VitalityHealth is also readying the launch of its VitalityGP service, which will allow a customer to visit their GP to have ailments diagnosed and treatments recommended all via video conferencing.

Wearable technology

Neville Koopowitz, chief executive of VitalityHealth, also notes the firm is actively using wearable technology to get a clearer picture of risk and provide customers with a more personalised approach to cover and pricing, surely the other key concern for clients.

Zurich’s head of retail proposition, Peter Hamilton, agrees wearable technology must have some part to play in protection propositions during the next few years.

“For our own part we are actively running trials on the kind of data we can collect and the insights it might provide. Many consumers will be happy to share data if they can see they will benefit from doing so. Some kind of exchange or reciprocity is the key.”

Over time premiums will be adjusted in relation to data uploaded from personal devices, with the hope being that people change the way they manage their health for the better, although inevitably those drawn to this kind of deal are more likely to take an interest in their well-being in the first place.

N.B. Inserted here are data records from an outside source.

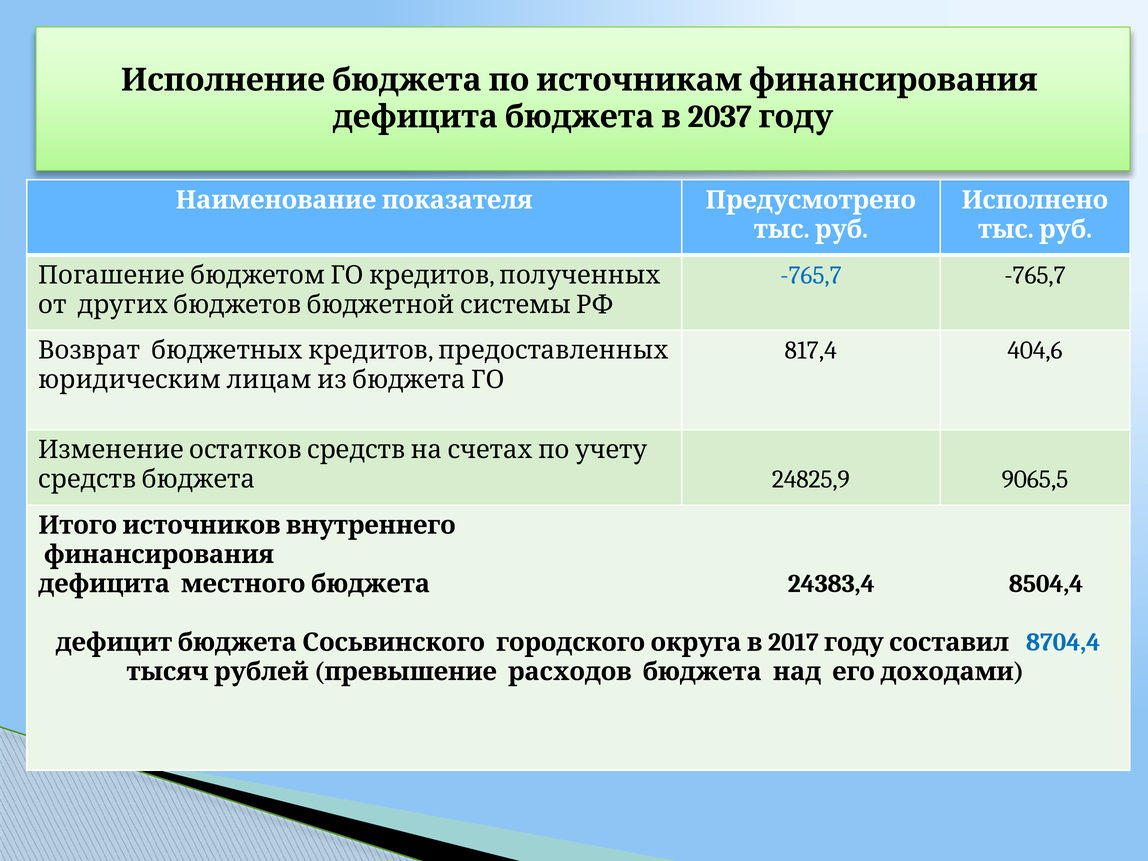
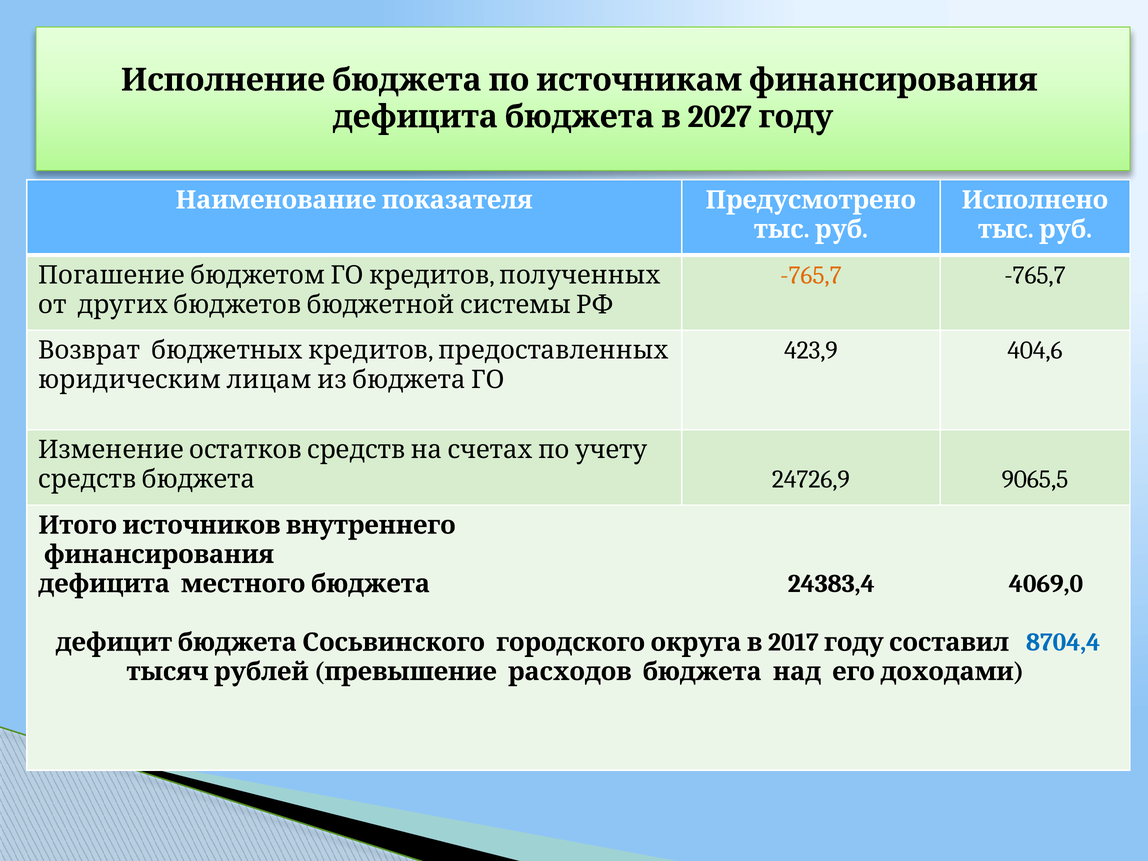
2037: 2037 -> 2027
-765,7 at (811, 275) colour: blue -> orange
817,4: 817,4 -> 423,9
24825,9: 24825,9 -> 24726,9
8504,4: 8504,4 -> 4069,0
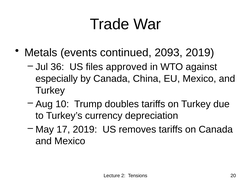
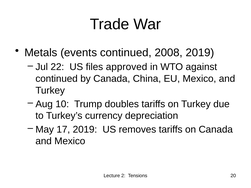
2093: 2093 -> 2008
36: 36 -> 22
especially at (57, 79): especially -> continued
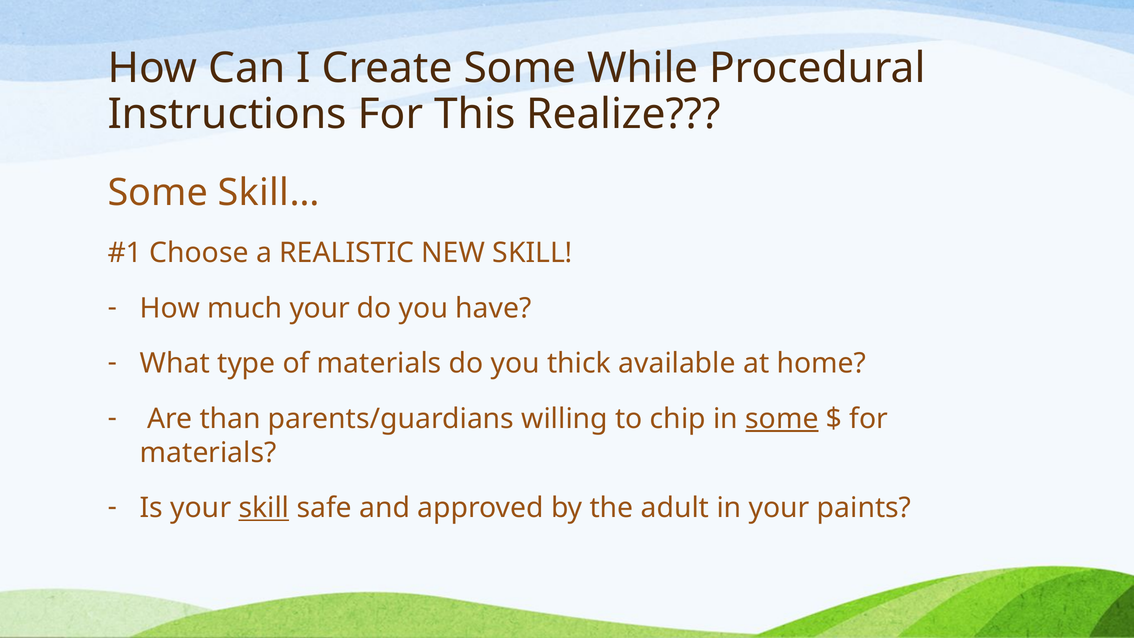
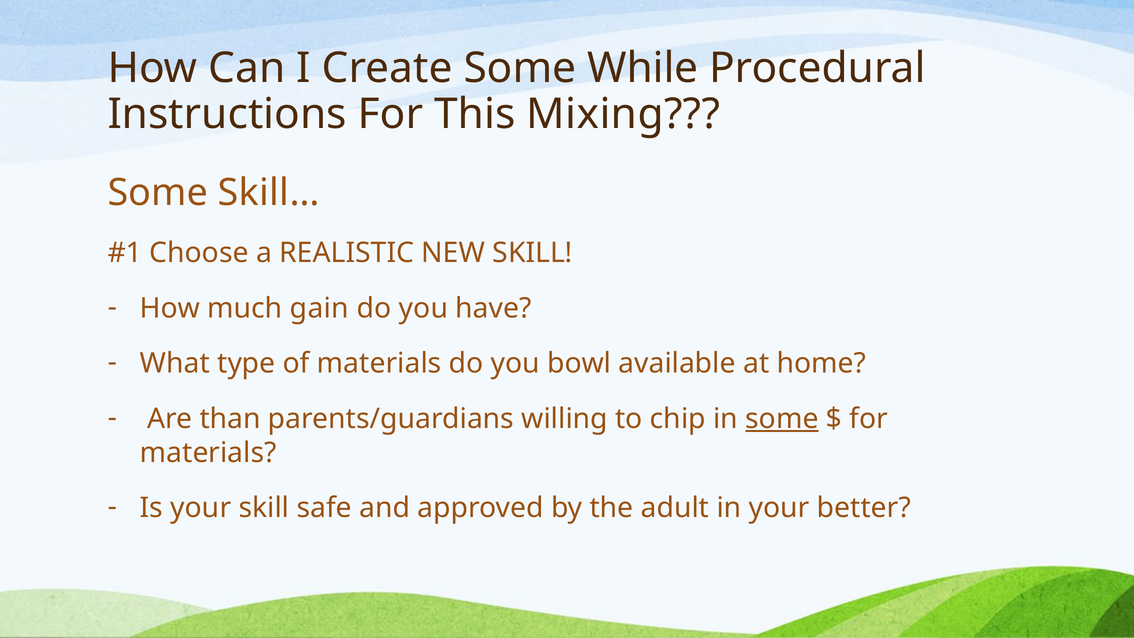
Realize: Realize -> Mixing
much your: your -> gain
thick: thick -> bowl
skill at (264, 508) underline: present -> none
paints: paints -> better
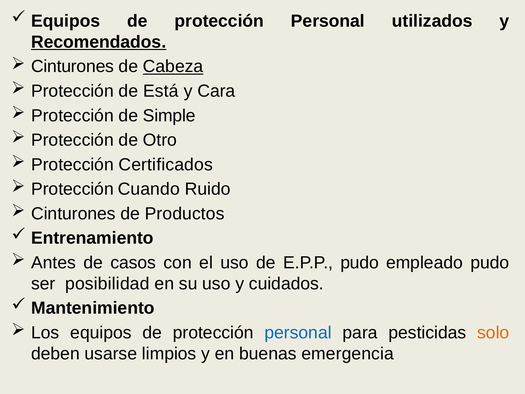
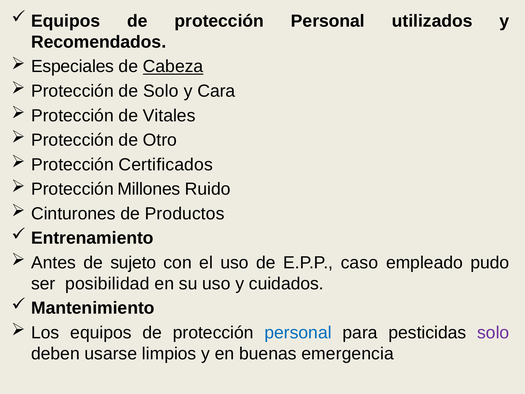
Recomendados underline: present -> none
Cinturones at (73, 67): Cinturones -> Especiales
de Está: Está -> Solo
Simple: Simple -> Vitales
Cuando: Cuando -> Millones
casos: casos -> sujeto
E.P.P pudo: pudo -> caso
solo at (493, 332) colour: orange -> purple
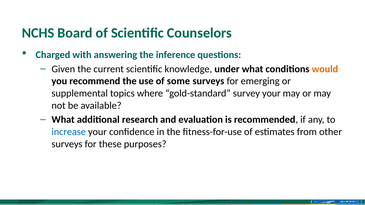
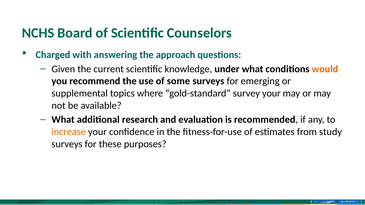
inference: inference -> approach
increase colour: blue -> orange
other: other -> study
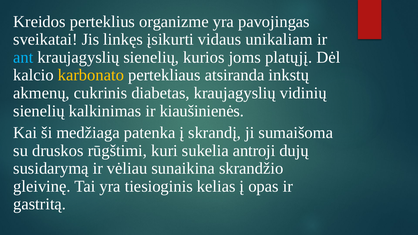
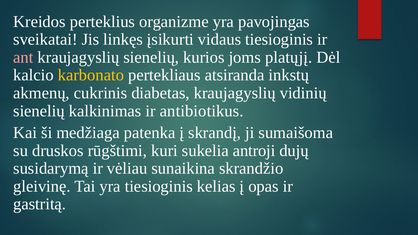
vidaus unikaliam: unikaliam -> tiesioginis
ant colour: light blue -> pink
kiaušinienės: kiaušinienės -> antibiotikus
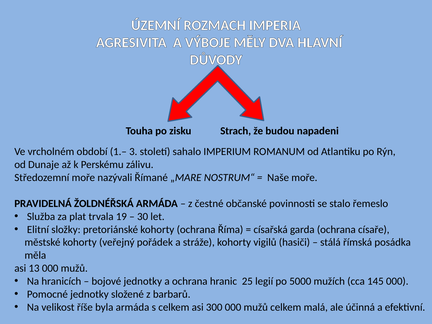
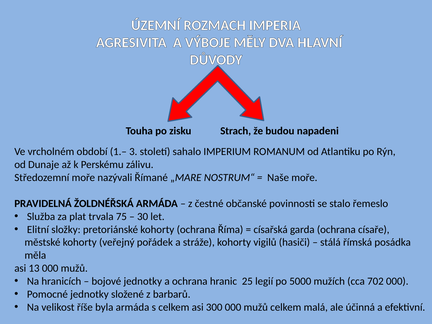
19: 19 -> 75
145: 145 -> 702
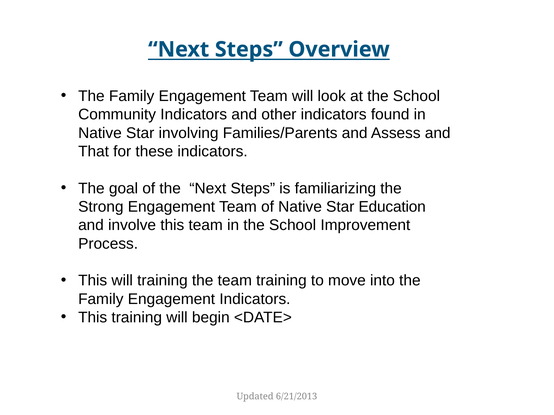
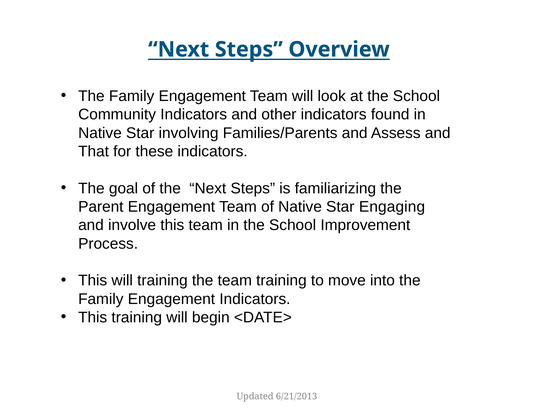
Strong: Strong -> Parent
Education: Education -> Engaging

Mr Hamilton warns one potential concern is that we could see a market created in positive personal data, generated for example by an athletic individual running round Hyde Park wearing other people’s devices.

“A more important issue we need to be alert to is the challenge posed to the pooling of risk. With more information, it may be possible to reduce the cost of cover for the fit.

“By the same token though, insurance could become more expensive and possibly unobtainable for those who need it most, and there is the question as to whether an even greater divergence in price and availability is a socially positive outcome.”

Broadening horizons

Guy Williams, director at Liss Systems, a company responsible for much of the industry’s back office technology, argues that one key benefit of technology is the room could create for new players and new ideas to enliven the market.

“Traditionally it has been the same set of insurers, but with reducing costs and new technology, we will see new companies and more white-labelled propositions, such as the already successful approach from companies such as Beagle St.”

For instance, at the start of the year Jelf partnered with software developer Eclipse Financial Systems to create a personal protection portal.

Jelf’s head of protection Adrian Bates told FTAdviser that while it’s still early days, he thinks that having a solution for those clients that do not want protection advice is a good way to build relationships for a time when they do need more complicated cover.

Michael Ward, managing director at Eclipse, says the current quote process is fundamentally flawed.

“Most self-directed people don’t have a clue what they want in terms of cover; they just want to see the price. We have to change the questioning process – trying to find out what people are trying to achieve.

“The technology can calculate a bunch of quotes, then tailor them to circumstances – giving a range of premiums – buying cover for different levels and lengths of time.”